Brief
Your task is to output the listing word for word, with pictures excluded.

####

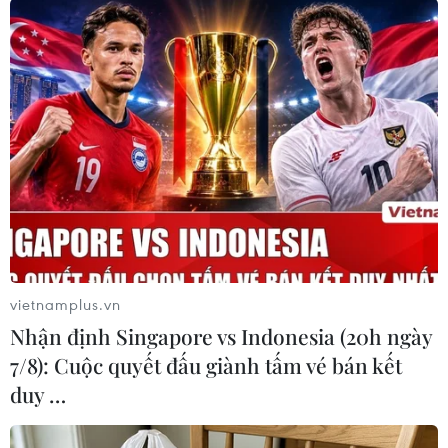
Nhân viên y tế lấy mẫu xét nghiệm cho người dân phường
Nguyễn Trãi (Hà Đông) tại điểm Trường mầm non 3/2 sáng
19/8. (Ảnh: Hoàng Hiếu/TTXVN)
vietnamplus.vn
Nhận định Singapore vs Indonesia (20h ngày
7/8): Cuộc quyết đấu giành tấm vé bán kết
duy …
Người dân phường Nguyễn Trãi (Hà Đông) ngồi giãn cách chờ
đến lượt xét nghiệm sáng 19/8. (Ảnh: Hoàng Hiếu/TTXVN)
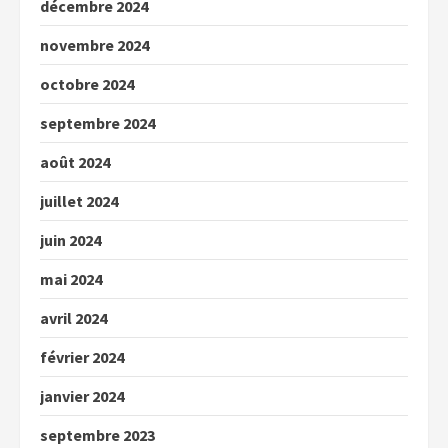
décembre 2024
novembre 2024
octobre 2024
septembre 2024
août 2024
juillet 2024
juin 2024
mai 2024
avril 2024
février 2024
janvier 2024
septembre 2023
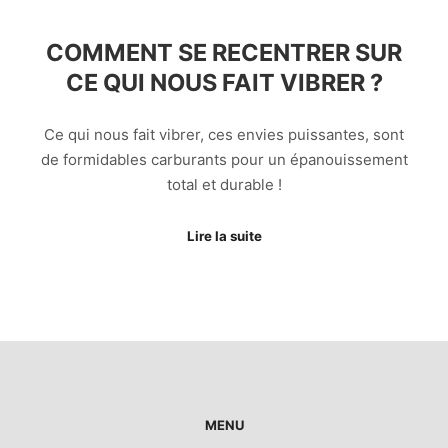
COMMENT SE RECENTRER SUR
CE QUI NOUS FAIT VIBRER ?
Ce qui nous fait vibrer, ces envies puissantes, sont
de formidables carburants pour un épanouissement
total et durable !
Lire la suite
MENU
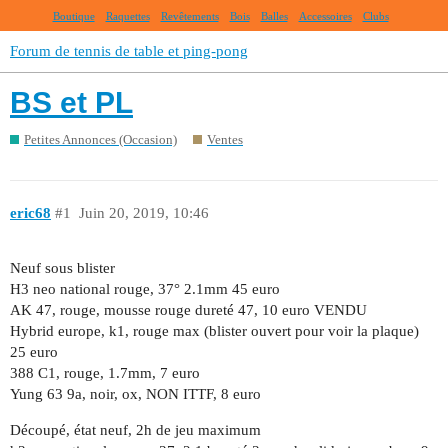
Boutique
Raquettes
Revêtements
Bois
Balles
Accessoires
Clubs
Forum de tennis de table et ping-pong
BS et PL
Petites Annonces (Occasion)
Ventes
eric68
#1
Juin 20, 2019, 10:46
Neuf sous blister
H3 neo national rouge, 37° 2.1mm 45 euro
AK 47, rouge, mousse rouge dureté 47, 10 euro VENDU
Hybrid europe, k1, rouge max (blister ouvert pour voir la plaque)
25 euro
388 C1, rouge, 1.7mm, 7 euro
Yung 63 9a, noir, ox, NON ITTF, 8 euro
Découpé, état neuf, 2h de jeu maximum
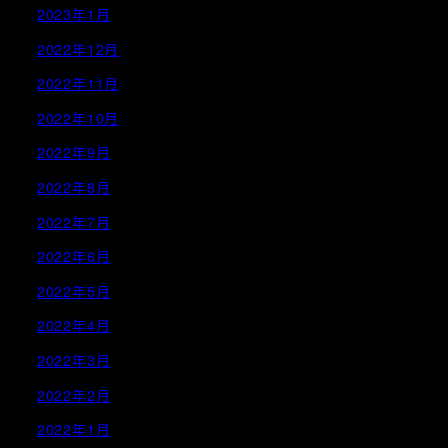
2023年1月
2022年12月
2022年11月
2022年10月
2022年9月
2022年8月
2022年7月
2022年6月
2022年5月
2022年4月
2022年3月
2022年2月
2022年1月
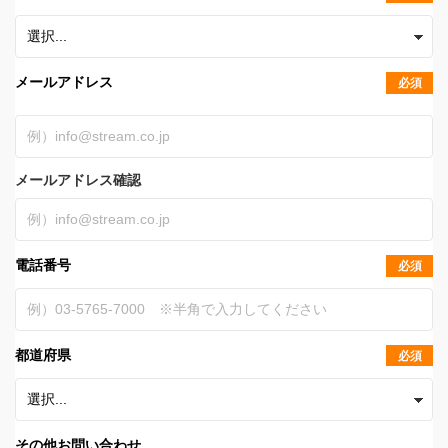
メールアドレス
必須
メールアドレス確認
電話番号
必須
都道府県
必須
その他お問い合わせ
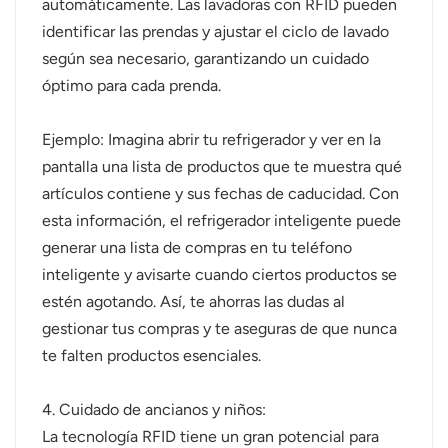
automáticamente. Las lavadoras con RFID pueden
identificar las prendas y ajustar el ciclo de lavado
según sea necesario, garantizando un cuidado
óptimo para cada prenda.
Ejemplo: Imagina abrir tu refrigerador y ver en la
pantalla una lista de productos que te muestra qué
artículos contiene y sus fechas de caducidad. Con
esta información, el refrigerador inteligente puede
generar una lista de compras en tu teléfono
inteligente y avisarte cuando ciertos productos se
estén agotando. Así, te ahorras las dudas al
gestionar tus compras y te aseguras de que nunca
te falten productos esenciales.
4. Cuidado de ancianos y niños:
La tecnología RFID tiene un gran potencial para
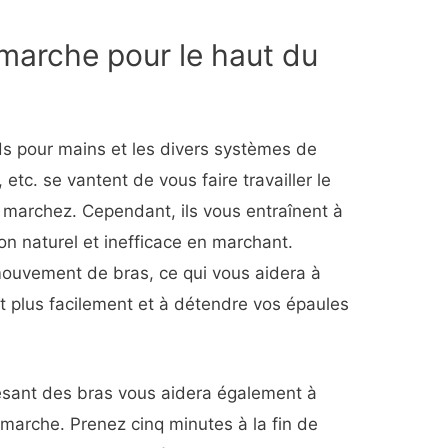
marche pour le haut du
ds pour mains et les divers systèmes de
, etc. se vantent de vous faire travailler le
marchez. Cependant, ils vous entraînent à
n naturel et inefficace en marchant.
mouvement de bras, ce qui vous aidera à
t plus facilement et à détendre vos épaules
sant des bras vous aidera également à
marche. Prenez cinq minutes à la fin de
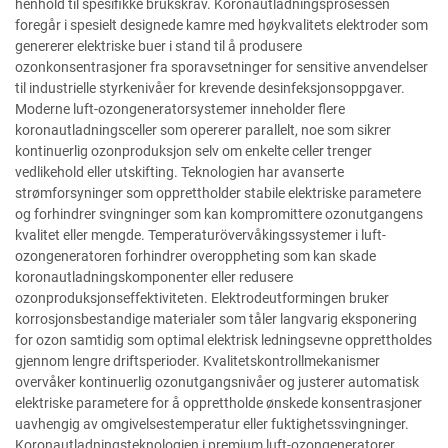
henhold til spesifikke brukskrav. Koronautladningsprosessen
foregår i spesielt designede kamre med høykvalitets elektroder som
genererer elektriske buer i stand til å produsere
ozonkonsentrasjoner fra sporavsetninger for sensitive anvendelser
til industrielle styrkenivåer for krevende desinfeksjonsoppgaver.
Moderne luft-ozongeneratorsystemer inneholder flere
koronautladningsceller som opererer parallelt, noe som sikrer
kontinuerlig ozonproduksjon selv om enkelte celler trenger
vedlikehold eller utskifting. Teknologien har avanserte
strømforsyninger som opprettholder stabile elektriske parametere
og forhindrer svingninger som kan kompromittere ozonutgangens
kvalitet eller mengde. Temperaturövervåkingssystemer i luft-
ozongeneratoren forhindrer overoppheting som kan skade
koronautladningskomponenter eller redusere
ozonproduksjonseffektiviteten. Elektrodeutformingen bruker
korrosjonsbestandige materialer som tåler langvarig eksponering
for ozon samtidig som optimal elektrisk ledningsevne opprettholdes
gjennom lengre driftsperioder. Kvalitetskontrollmekanismer
overvåker kontinuerlig ozonutgangsnivåer og justerer automatisk
elektriske parametere for å opprettholde ønskede konsentrasjoner
uavhengig av omgivelsestemperatur eller fuktighetssvingninger.
Koronautladningsteknologien i premium luft-ozongeneratorer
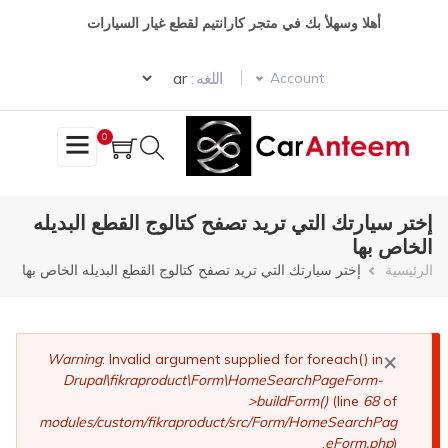
تجاوز
أهلا وسهلأ بك في متجر كارانتيم لقطع غيار السيارات
إلى
المحتوى
Select your language
الرئيسي
اللغه :
Account
0
إختر سيارتك التي تريد تصفح كتالوج القطع البديله
الخاص بها
مسار
الرئيسية
إختر سيارتك التي تريد تصفح كتالوج القطع البديله الخاص بها
التنقل
×
رسالة
Warning
: Invalid argument supplied for foreach() in
Drupal\fikraproduct\Form\HomeSearchPageForm-
الخطأ
>buildForm()
(line
68
of
modules/custom/fikraproduct/src/Form/HomeSearchPag
eForm.php
).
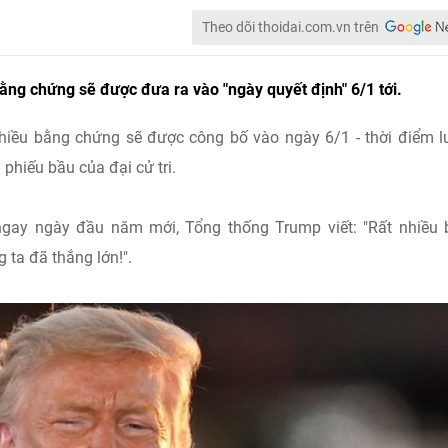
Theo dõi thoidai.com.vn trên
ằng chứng sẽ được đưa ra vào "ngày quyết định" 6/1 tới.
nhiều bằng chứng sẽ được công bố vào ngày 6/1 - thời điểm 
phiếu bầu của đại cử tri.
 ngay ngày đầu năm mới, Tổng thống Trump viết: "Rất nhiều
ta đã thắng lớn!".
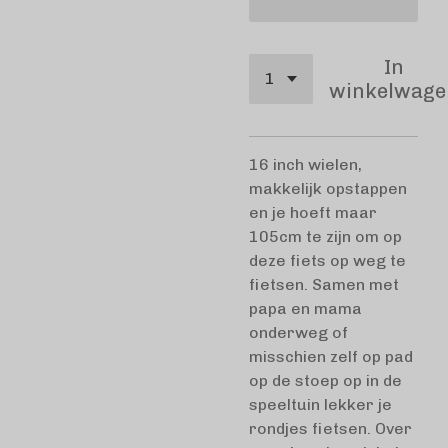
In
winkelwage
16 inch wielen,
makkelijk opstappen
en je hoeft maar
105cm te zijn om op
deze fiets op weg te
fietsen. Samen met
papa en mama
onderweg of
misschien zelf op pad
op de stoep op in de
speeltuin lekker je
rondjes fietsen. Over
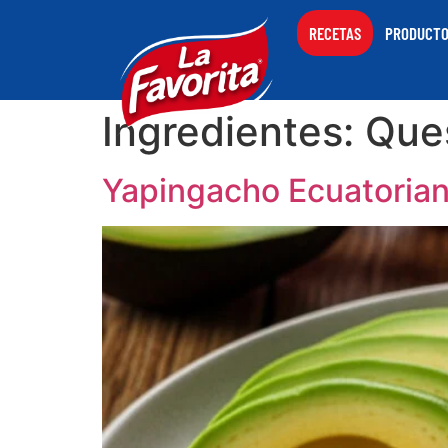
RECETAS
PRODUCT
Ingredientes:
Que
Yapingacho Ecuatoria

####

Output
Nhân viên y tế lấy mẫu xét nghiệm cho người dân phường
Nguyễn Trãi (Hà Đông) tại điểm Trường mầm non 3/2 sáng
19/8. (Ảnh: Hoàng Hiếu/TTXVN)
vietnamplus.vn
Nhận định Singapore vs Indonesia (20h ngày
7/8): Cuộc quyết đấu giành tấm vé bán kết
duy …
Người dân phường Nguyễn Trãi (Hà Đông) ngồi giãn cách chờ
đến lượt xét nghiệm sáng 19/8. (Ảnh: Hoàng Hiếu/TTXVN)
décembre 2024
novembre 2024
octobre 2024
septembre 2024
août 2024
juillet 2024
juin 2024
mai 2024
avril 2024
février 2024
janvier 2024
septembre 2023
COMMENT SE RECENTRER SUR
CE QUI NOUS FAIT VIBRER ?
Ce qui nous fait vibrer, ces envies puissantes, sont
de formidables carburants pour un épanouissement
total et durable !
Lire la suite
MENU
Boutique
Raquettes
Revêtements
Bois
Balles
Accessoires
Clubs
Forum de tennis de table et ping-pong
BS et PL
Petites Annonces (Occasion)
Ventes
eric68
#1
Juin 20, 2019, 10:46
Neuf sous blister
H3 neo national rouge, 37° 2.1mm 45 euro
AK 47, rouge, mousse rouge dureté 47, 10 euro VENDU
Hybrid europe, k1, rouge max (blister ouvert pour voir la plaque)
25 euro
388 C1, rouge, 1.7mm, 7 euro
Yung 63 9a, noir, ox, NON ITTF, 8 euro
Découpé, état neuf, 2h de jeu maximum
2023年1月
2022年12月
2022年11月
2022年10月
2022年9月
2022年8月
2022年7月
2022年6月
2022年5月
2022年4月
2022年3月
2022年2月
2022年1月
メールアドレス
必須
メールアドレス確認
電話番号
必須
都道府県
必須
その他お問い合わせ
automáticamente. Las lavadoras con RFID pueden
identificar las prendas y ajustar el ciclo de lavado
según sea necesario, garantizando un cuidado
óptimo para cada prenda.
Ejemplo: Imagina abrir tu refrigerador y ver en la
pantalla una lista de productos que te muestra qué
artículos contiene y sus fechas de caducidad. Con
esta información, el refrigerador inteligente puede
generar una lista de compras en tu teléfono
inteligente y avisarte cuando ciertos productos se
estén agotando. Así, te ahorras las dudas al
gestionar tus compras y te aseguras de que nunca
te falten productos esenciales.
4. Cuidado de ancianos y niños:
La tecnología RFID tiene un gran potencial para
marche pour le haut du
ds pour mains et les divers systèmes de
, etc. se vantent de vous faire travailler le
marchez. Cependant, ils vous entraînent à
n naturel et inefficace en marchant.
mouvement de bras, ce qui vous aidera à
t plus facilement et à détendre vos épaules
sant des bras vous aidera également à
marche. Prenez cinq minutes à la fin de
henhold til spesifikke brukskrav. Koronautladningsprosessen
foregår i spesielt designede kamre med høykvalitets elektroder som
genererer elektriske buer i stand til å produsere
ozonkonsentrasjoner fra sporavsetninger for sensitive anvendelser
til industrielle styrkenivåer for krevende desinfeksjonsoppgaver.
Moderne luft-ozongeneratorsystemer inneholder flere
koronautladningsceller som opererer parallelt, noe som sikrer
kontinuerlig ozonproduksjon selv om enkelte celler trenger
vedlikehold eller utskifting. Teknologien har avanserte
strømforsyninger som opprettholder stabile elektriske parametere
og forhindrer svingninger som kan kompromittere ozonutgangens
kvalitet eller mengde. Temperaturövervåkingssystemer i luft-
ozongeneratoren forhindrer overoppheting som kan skade
koronautladningskomponenter eller redusere
ozonproduksjonseffektiviteten. Elektrodeutformingen bruker
korrosjonsbestandige materialer som tåler langvarig eksponering
for ozon samtidig som optimal elektrisk ledningsevne opprettholdes
gjennom lengre driftsperioder. Kvalitetskontrollmekanismer
overvåker kontinuerlig ozonutgangsnivåer og justerer automatisk
elektriske parametere for å opprettholde ønskede konsentrasjoner
uavhengig av omgivelsestemperatur eller fuktighetssvingninger.
Koronautladningsteknologien i premium luft-ozongeneratorer
تجاوز
أهلا وسهلأ بك في متجر كارانتيم لقطع غيار السيارات
إلى
المحتوى
Select your language
الرئيسي
اللغه :
Account
0
إختر سيارتك التي تريد تصفح كتالوج القطع البديله
الخاص بها
مسار
الرئيسية
إختر سيارتك التي تريد تصفح كتالوج القطع البديله الخاص بها
التنقل
×
رسالة
Warning
: Invalid argument supplied for foreach() in
Drupal\fikraproduct\Form\HomeSearchPageForm-
الخطأ
>buildForm()
(line
68
of
modules/custom/fikraproduct/src/Form/HomeSearchPag
eForm.php
).
Theo dõi thoidai.com.vn trên
ằng chứng sẽ được đưa ra vào "ngày quyết định" 6/1 tới.
nhiều bằng chứng sẽ được công bố vào ngày 6/1 - thời điểm 
phiếu bầu của đại cử tri.
 ngay ngày đầu năm mới, Tổng thống Trump viết: "Rất nhiều
ta đã thắng lớn!".
In
winkelwage
16 inch wielen,
makkelijk opstappen
en je hoeft maar
105cm te zijn om op
deze fiets op weg te
fietsen. Samen met
papa en mama
onderweg of
misschien zelf op pad
op de stoep op in de
speeltuin lekker je
rondjes fietsen. Over
RECETAS
PRODUCT
Ingredientes:
Que
Yapingacho Ecuatoria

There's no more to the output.